On observe jusqu’où l’être humain est capable de supporter une telle situation, de s’arranger avec le réel, de s’adapter, voire même de se « sur-adapter » au nom d’un bonheur familial. La progression du film ne se situe pas dans une longue prise de conscience collective, mais dans un enfermement inéluctable. Les personnages évoluent par à-coups, par bascules. Mais à partir de l’emmurement, il n’y a plus de mouvement possible, les personnages ont été jusqu’au bout et ne peuvent pas aller plus loin. Ils sont littéralement figés, enfermés, physiquement et psychiquement.
Le mélange des tons
Le film oscille entre le burlesque et le drame, en amenant le spectateur sur la frontière qui délimite, sans les départager, l’absurdité de la folie. L’humour noir et le malaise sont suscités principalement par le caractère obsessionnel des personnages. Cette famille veut continuer à vivre « normalement », sauver les apparences d’une vie de famille, et devient malgré elle, jour après jour, de plus en plus marginale…
Le côté « jusqu’au-boutiste » fait partie de mes propres obsessions : que ce soit dans mon court-métrage « Tous à table », dans lequel des amis se retrouvent à table pour élucider une devinette, et où il devient hors de question de quitter la table sans résoudre l’énigme, la soirée ne pouvant alors que dégénérer. Ou dans un tout autre genre, « Des épaules solides » qui montre l’obsession enragée d’une jeune athlète à vouloir pousser son corps à bout, comme une machine, dans ses propres limites et retranchements.
Le bruit
Il y a dans cette situation d’une maison au bord de l’autoroute quelque chose de puissamment sonore et visuel qui participe à la matière même du film et à sa narration.

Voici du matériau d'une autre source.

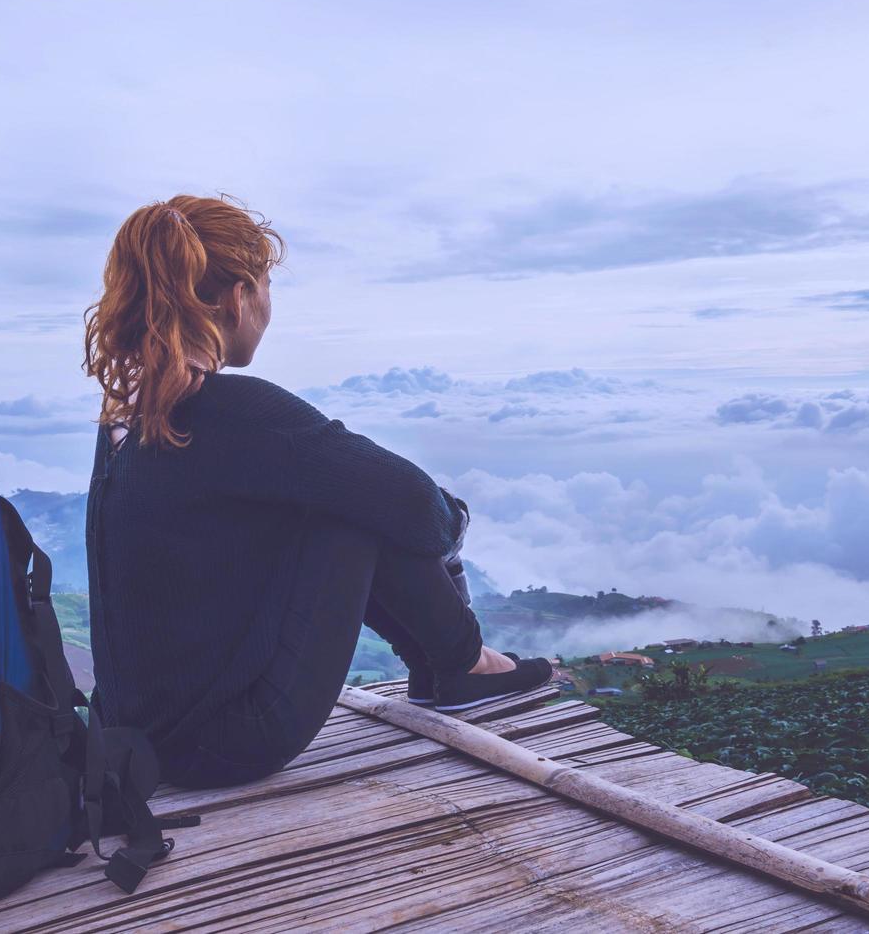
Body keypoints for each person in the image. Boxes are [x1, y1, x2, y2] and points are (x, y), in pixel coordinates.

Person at [80, 193, 553, 788]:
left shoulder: (128, 420)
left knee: (338, 491)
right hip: (225, 743)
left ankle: (455, 667)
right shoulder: (235, 413)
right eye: (266, 288)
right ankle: (463, 665)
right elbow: (411, 504)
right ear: (237, 297)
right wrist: (453, 524)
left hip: (135, 736)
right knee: (355, 505)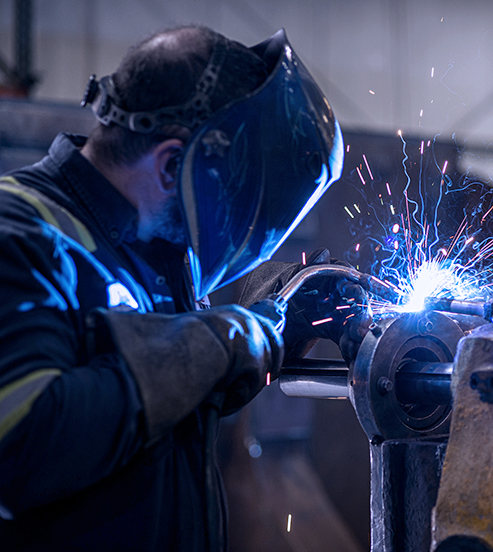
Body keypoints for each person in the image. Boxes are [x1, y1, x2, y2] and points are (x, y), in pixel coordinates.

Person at [0, 25, 364, 551]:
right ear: (173, 165)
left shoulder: (155, 250)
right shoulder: (21, 233)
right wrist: (226, 337)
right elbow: (22, 442)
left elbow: (162, 400)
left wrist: (282, 325)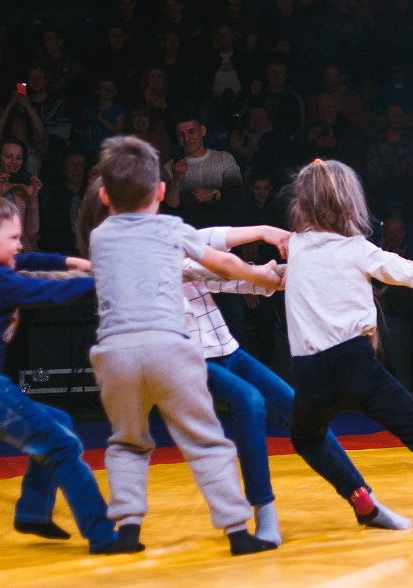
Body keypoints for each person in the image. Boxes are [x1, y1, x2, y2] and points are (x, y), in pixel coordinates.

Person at [76, 194, 413, 545]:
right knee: (249, 402)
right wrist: (261, 260)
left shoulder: (166, 239)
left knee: (301, 412)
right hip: (186, 358)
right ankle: (264, 511)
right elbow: (214, 260)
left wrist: (274, 263)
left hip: (225, 348)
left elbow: (217, 263)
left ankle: (363, 501)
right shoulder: (119, 262)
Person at [285, 158, 413, 540]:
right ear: (347, 203)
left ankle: (360, 499)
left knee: (306, 439)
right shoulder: (356, 249)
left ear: (301, 204)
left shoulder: (294, 246)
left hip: (308, 373)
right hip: (353, 366)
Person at [88, 135, 281, 555]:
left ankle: (128, 532)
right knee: (205, 440)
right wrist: (262, 276)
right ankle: (238, 532)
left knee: (126, 442)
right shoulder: (171, 228)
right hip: (168, 347)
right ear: (161, 191)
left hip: (114, 353)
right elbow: (223, 263)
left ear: (104, 196)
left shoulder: (99, 237)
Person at [0, 192, 129, 555]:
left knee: (59, 422)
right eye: (12, 237)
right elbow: (52, 291)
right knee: (62, 445)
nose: (20, 244)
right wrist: (112, 281)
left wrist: (72, 260)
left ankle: (33, 513)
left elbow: (27, 260)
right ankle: (103, 536)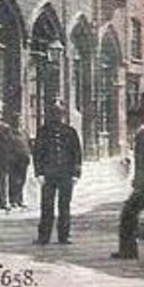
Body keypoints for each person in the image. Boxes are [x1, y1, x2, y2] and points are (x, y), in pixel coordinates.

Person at [112, 108, 144, 259]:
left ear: (139, 119)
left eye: (131, 118)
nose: (129, 122)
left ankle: (128, 251)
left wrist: (141, 183)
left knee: (128, 215)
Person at [33, 102, 82, 245]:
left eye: (59, 113)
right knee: (47, 205)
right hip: (49, 175)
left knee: (64, 206)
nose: (56, 116)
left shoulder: (70, 132)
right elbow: (38, 154)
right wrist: (39, 173)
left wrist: (76, 174)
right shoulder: (43, 131)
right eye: (54, 113)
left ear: (63, 115)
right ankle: (44, 236)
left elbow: (77, 154)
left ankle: (64, 236)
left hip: (66, 174)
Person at [4, 119, 32, 209]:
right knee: (13, 180)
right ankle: (13, 200)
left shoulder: (24, 132)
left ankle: (20, 199)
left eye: (20, 121)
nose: (19, 122)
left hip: (23, 159)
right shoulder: (9, 133)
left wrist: (29, 155)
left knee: (22, 180)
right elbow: (6, 146)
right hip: (13, 160)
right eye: (16, 121)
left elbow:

Au cours du film, le bruit de l’autoroute devient peu à peu la matière même du film et cela de façon presque organique. Ce bruit ininterrompu commence à ronger tout doucement les personnages de l’intérieur, à les détruire lentement. Cette présence sonore de l’autoroute était tellement importante pour moi que j’ai fini par écrire le scénario en écoutant une ambiance d’autoroute en continu.